• Exercise aim:
Transcribe the listing exactly, skipping every picture.

━━━━━ Data excerpt ━━━━━

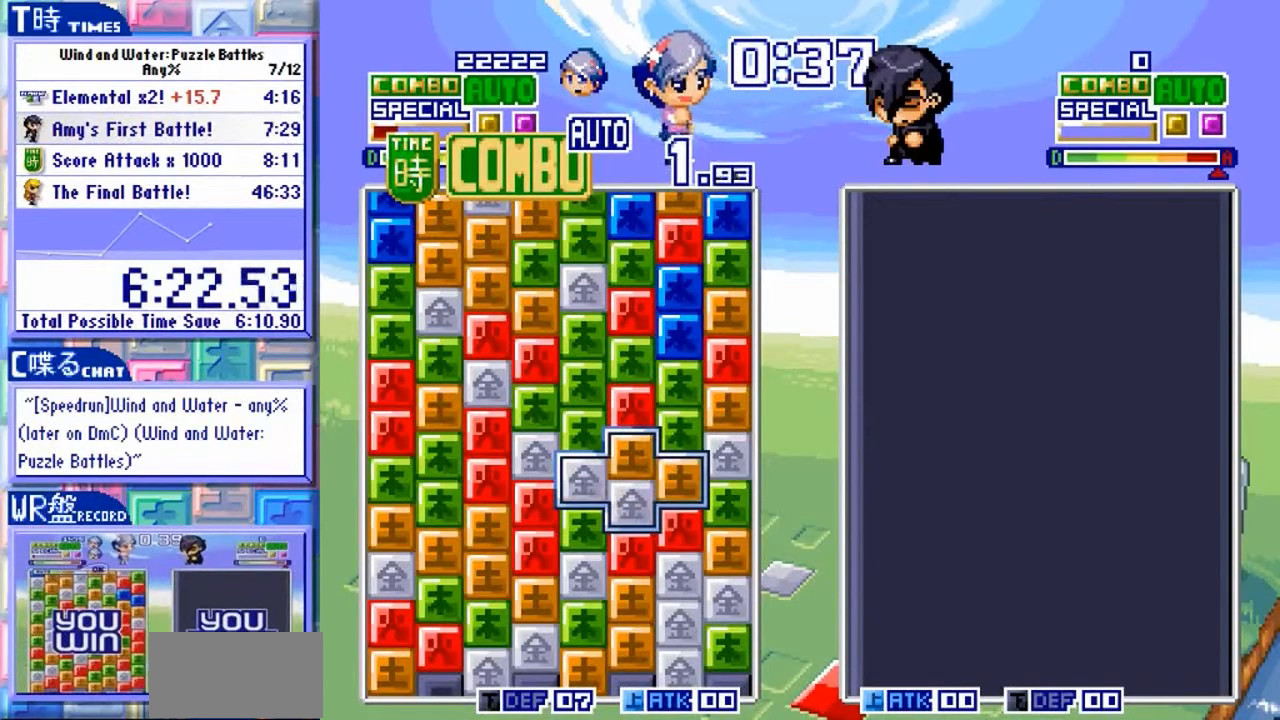
{"dt_ms": 500, "buttons": [], "left_stick": "center", "events": []}
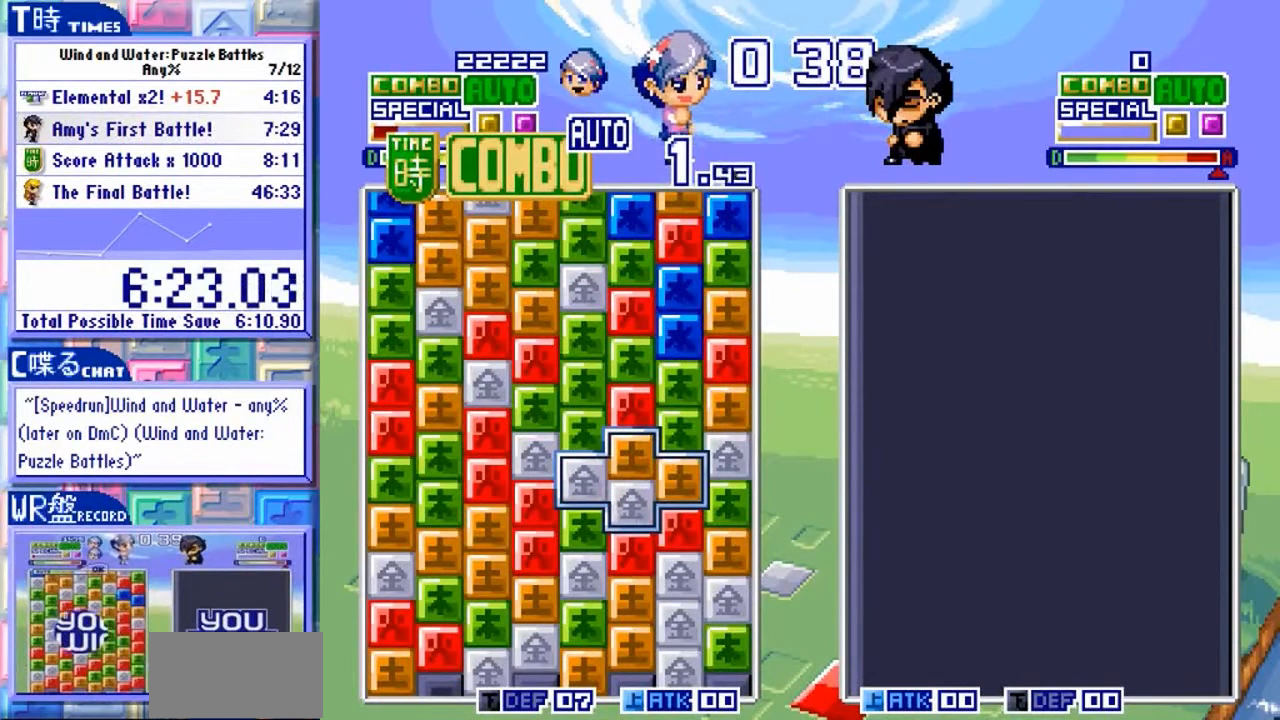
{"dt_ms": 500, "buttons": [], "left_stick": "center", "events": []}
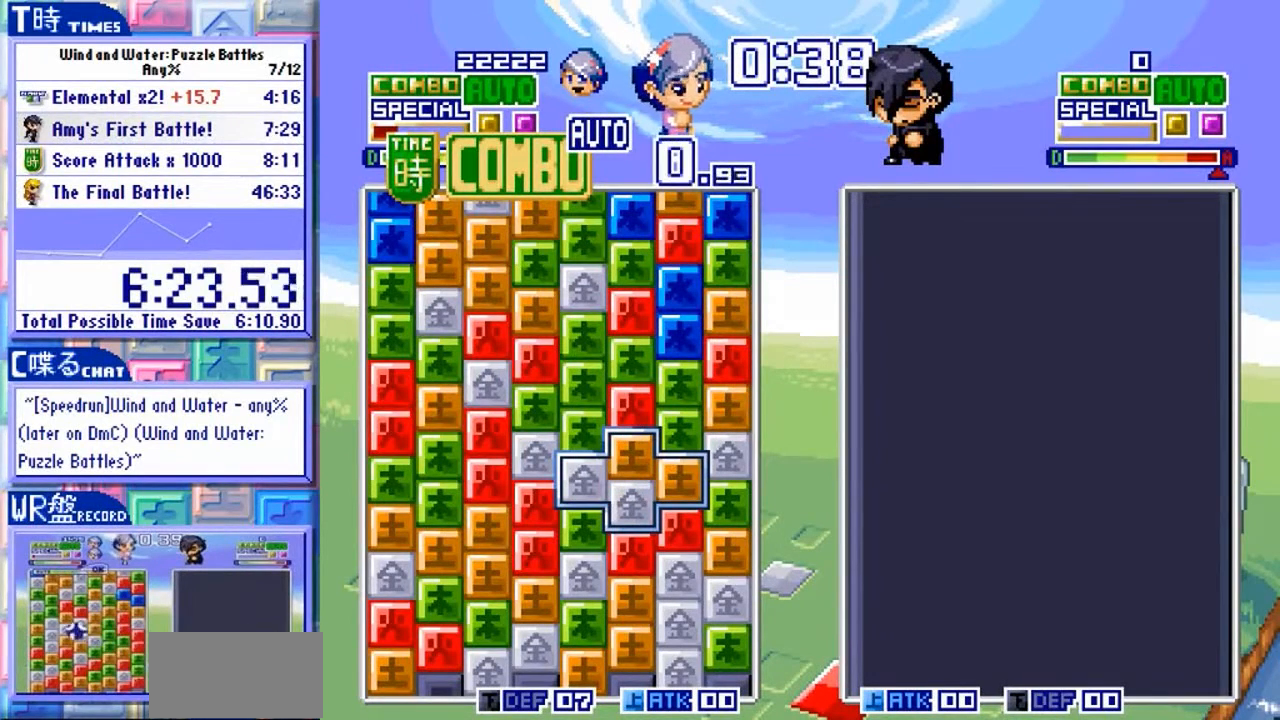
{"dt_ms": 500, "buttons": [], "left_stick": "center", "events": []}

━━━━━

• Written response:
{"dt_ms": 500, "buttons": [], "left_stick": "center", "events": []}
{"dt_ms": 500, "buttons": [], "left_stick": "center", "events": []}
{"dt_ms": 500, "buttons": [], "left_stick": "center", "events": []}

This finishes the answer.